I already know that their "we didn't notice the mistake" excuse didn't really fly. Up until a couple of emails before, they were taking up the competition rules as an untouchable barrier, which means they were well aware of what the rules said and of the potential voids left by improper syntax. They were probably counting on the fact that a minor, emerging author wouldn't dare face a big multinational company and that they would be honoured to see one of their works on a Huion device. They weren't lucky. I stopped accepting payments in "visibility" a while ago.

That said, I appreciated their availability. I read about companies that completely ignore any complaint and hide behind their army of lawyers. Huion instead has been perfectly civil.

6 - How are you planning to protect your works in the future and what advice would you give to someone who is in the same situation?

"I'll be honest: registering a trademark (which may even just be my name) would be too expensive. All I can do is be sure that I store all PSD files of my artworks, so I have some proof. I can often also cout on the date of my social media posts.

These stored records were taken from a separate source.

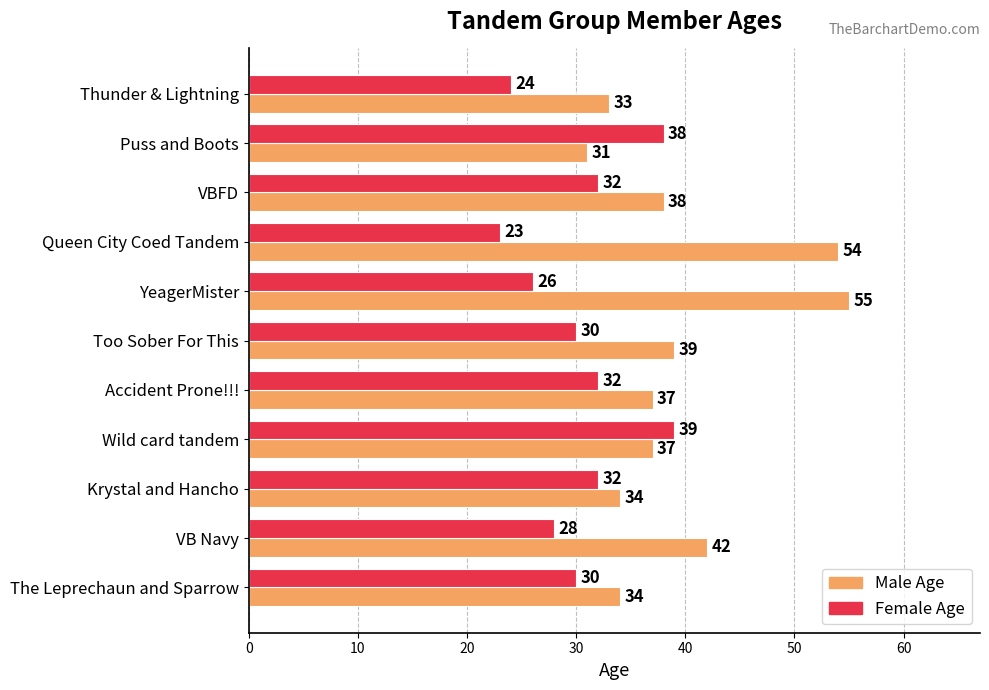

At which label does Male Age reach its peak?

YeagerMister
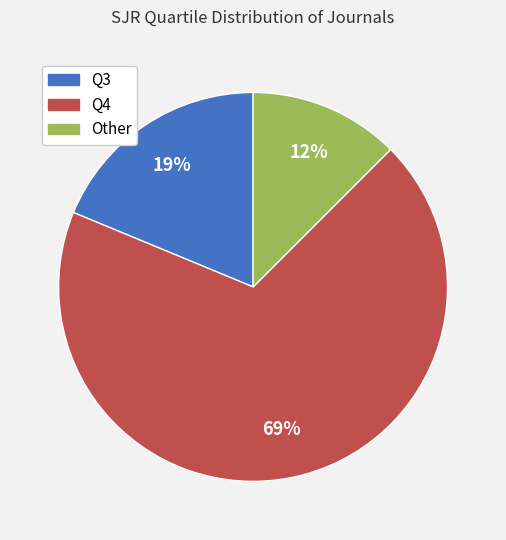

To the nearest percent, what percentage of the pie is Q4?

69%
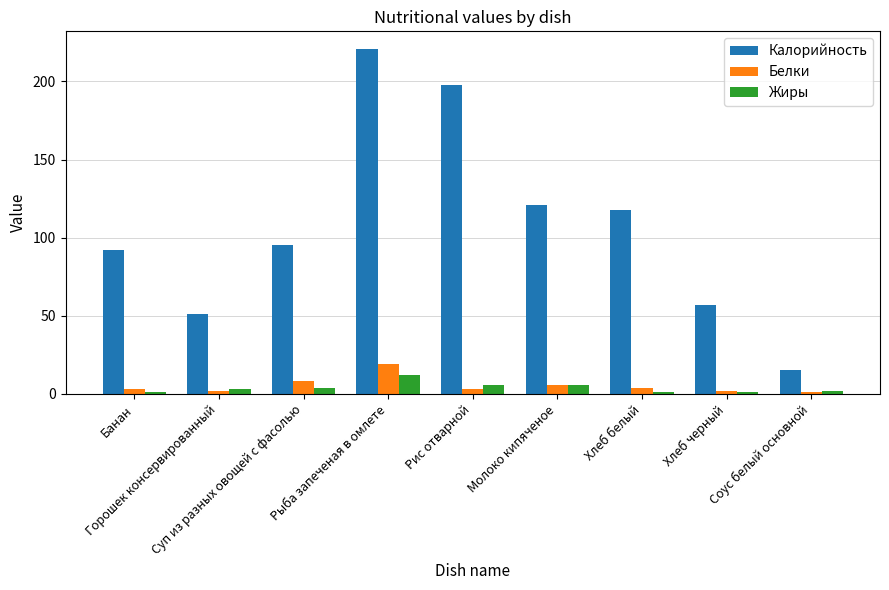

Which series changed the most between Горошек консервированный and Рыба запеченая в омлете?

Калорийность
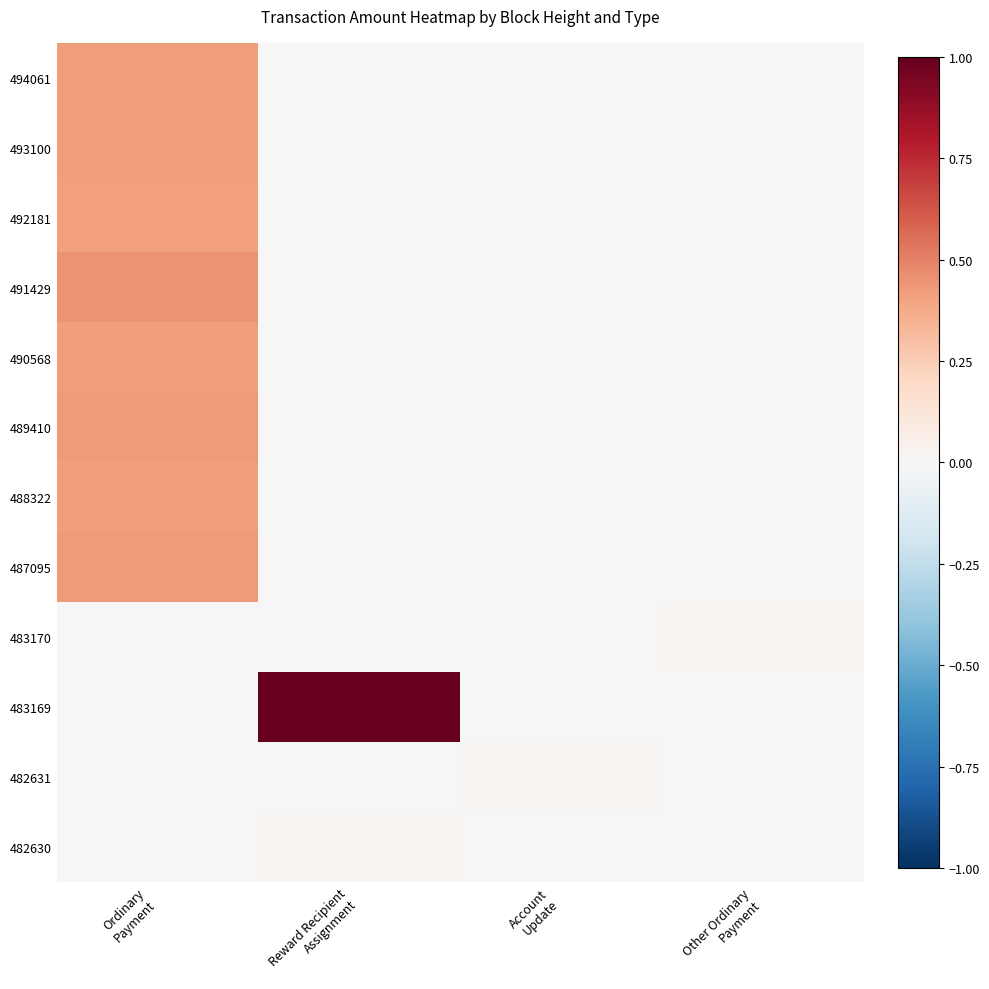

At how many categories does at least one series exceed 0?

4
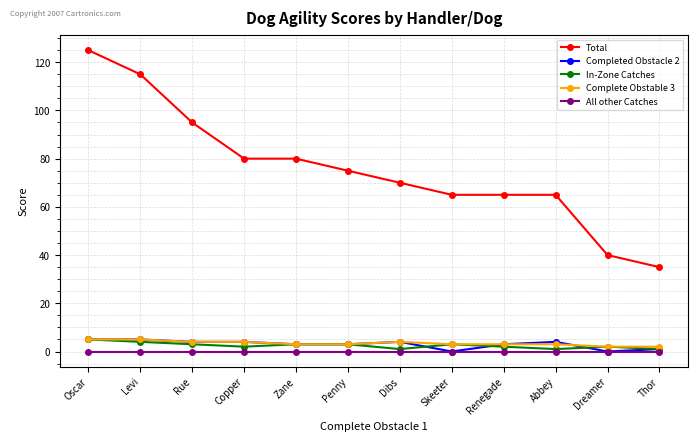

What are all the series names shown in the legend?

Total, Completed Obstacle 2, In-Zone Catches, Complete Obstable 3, All other Catches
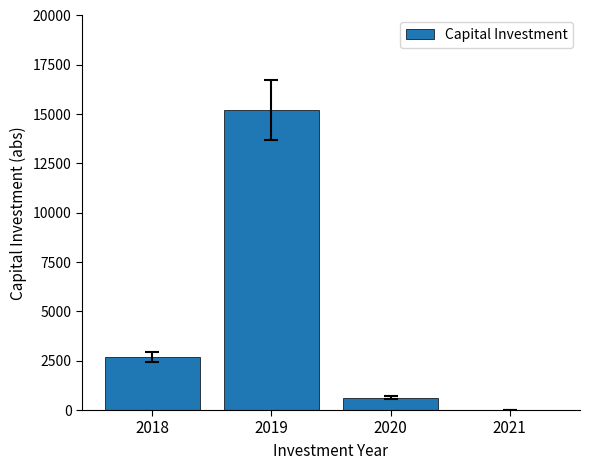

How many data points are above 2684?

2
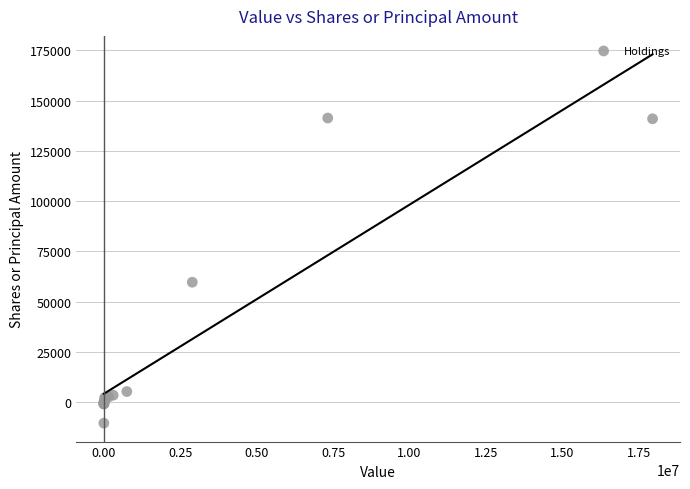

What Y value in the scatter plot is closest to 65435?

59644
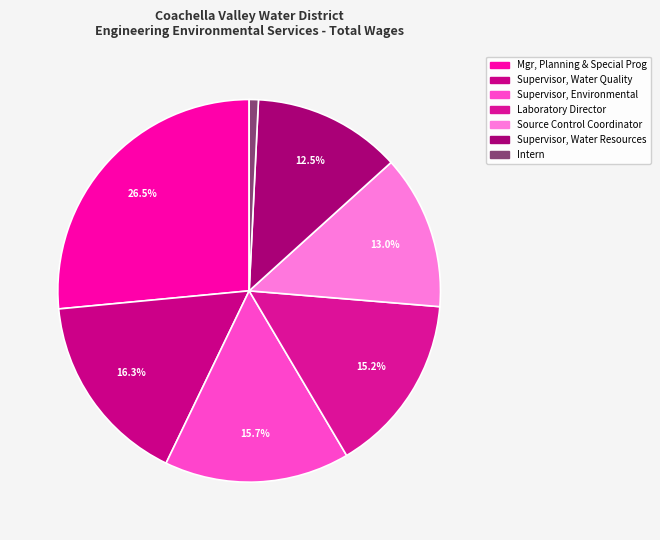

To the nearest percent, what percentage of the pie is Source Control Coordinator?

13%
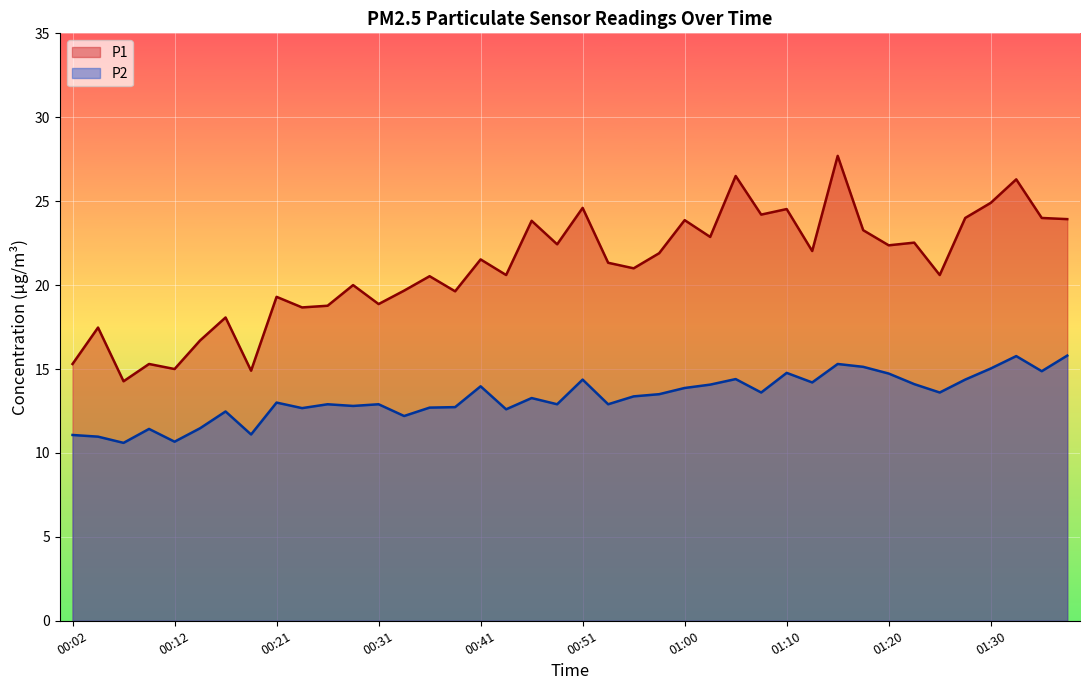

True or false: P1 (line) and P2 (line) intersect in this chart.

False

What I can absolutely suggest is learning about their rights as creators, so that they can defend and protect themselves adequately in similar situations. If I didn't have a couple of notions of my own, I never would have had the courage to face them."

7 - Would you trust Rights Chain to protect your artworks? Why?

"If someone doesn't have the ability to follow any and all potential scams in the world, then absolutely. Designating someone more competent can be very wise, if you realise you can't do everything on your own. If instead you have four strong stomachs and are willing to pour bile on sly foxes, then good luck. You will need to keep your eyes peeled at all times, always be wary and wear ironclad underwear, although I find this good life advice either way."

8 - Is there anything we could do better to protect artists and their artworks? Give us your honest opinion.

"I really don't know. The Internet is too big and dangerous to fully guarantee legitimate intentions regarding our creations. I don't think we can ever be 100% safe.

The starting point is most likely proper information on the matter, but I also think that after a certain point companies such as yours leave space to the responsibility of each artist.
That said, I'd like to thank you for the space you gave me and for your support to me and other artists who - like me - will not accept these situations.